Start of MATERIAL SUPPLIED
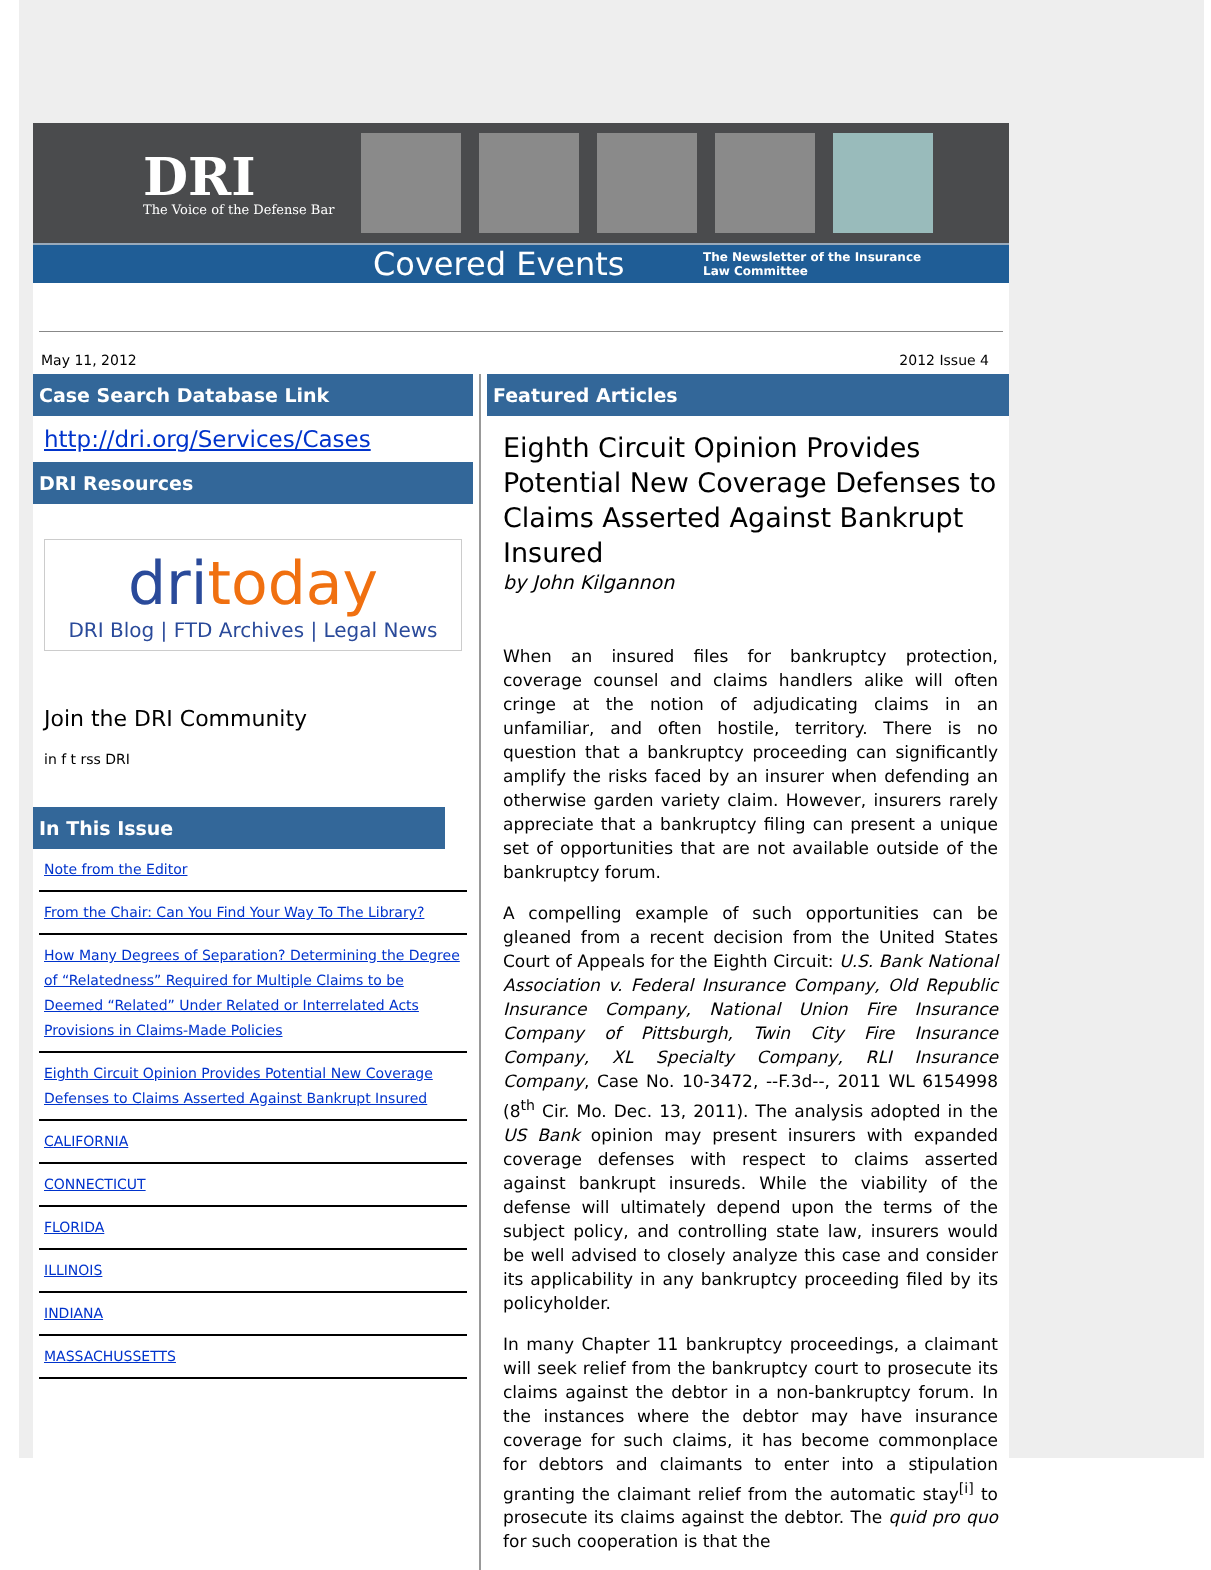DRI
The Voice of the Defense Bar
Covered Events The Newsletter of the Insurance
Law Committee
May 11, 2012 2012 Issue 4
Case Search Database Link
http://dri.org/Services/Cases
DRI Resources
dritoday
DRI Blog | FTD Archives | Legal News
Join the DRI Community
in f t rss DRI
In This Issue
Note from the Editor
From the Chair: Can You Find Your Way To The Library?
How Many Degrees of Separation? Determining the Degree of “Relatedness” Required for Multiple Claims to be Deemed “Related” Under Related or Interrelated Acts Provisions in Claims-Made Policies
Eighth Circuit Opinion Provides Potential New Coverage Defenses to Claims Asserted Against Bankrupt Insured
CALIFORNIA
CONNECTICUT
FLORIDA
ILLINOIS
INDIANA
MASSACHUSSETTS
Featured Articles
Eighth Circuit Opinion Provides Potential New Coverage Defenses to Claims Asserted Against Bankrupt Insured
by John Kilgannon
When an insured files for bankruptcy protection, coverage counsel and claims handlers alike will often cringe at the notion of adjudicating claims in an unfamiliar, and often hostile, territory. There is no question that a bankruptcy proceeding can significantly amplify the risks faced by an insurer when defending an otherwise garden variety claim. However, insurers rarely appreciate that a bankruptcy filing can present a unique set of opportunities that are not available outside of the bankruptcy forum.
A compelling example of such opportunities can be gleaned from a recent decision from the United States Court of Appeals for the Eighth Circuit: U.S. Bank National Association v. Federal Insurance Company, Old Republic Insurance Company, National Union Fire Insurance Company of Pittsburgh, Twin City Fire Insurance Company, XL Specialty Company, RLI Insurance Company, Case No. 10-3472, --F.3d--, 2011 WL 6154998 (8<sup>th</sup> Cir. Mo. Dec. 13, 2011). The analysis adopted in the US Bank opinion may present insurers with expanded coverage defenses with respect to claims asserted against bankrupt insureds. While the viability of the defense will ultimately depend upon the terms of the subject policy, and controlling state law, insurers would be well advised to closely analyze this case and consider its applicability in any bankruptcy proceeding filed by its policyholder.
In many Chapter 11 bankruptcy proceedings, a claimant will seek relief from the bankruptcy court to prosecute its claims against the debtor in a non-bankruptcy forum. In the instances where the debtor may have insurance coverage for such claims, it has become commonplace for debtors and claimants to enter into a stipulation granting the claimant relief from the automatic stay<sup>[i]</sup> to prosecute its claims against the debtor. The quid pro quo for such cooperation is that the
End of MATERIAL SUPPLIED
* WORK TASK *
As listed above, the lines from the line with "The Voice of the Defense Bar" to the line with "Note from the Editor" are to be echoed exactly, with both ends included and nothing added.

* COMPLETED TASK *
The Voice of the Defense Bar
Covered Events The Newsletter of the Insurance
Law Committee
May 11, 2012 2012 Issue 4
Case Search Database Link
http://dri.org/Services/Cases
DRI Resources
dritoday
DRI Blog | FTD Archives | Legal News
Join the DRI Community
in f t rss DRI
In This Issue
Note from the Editor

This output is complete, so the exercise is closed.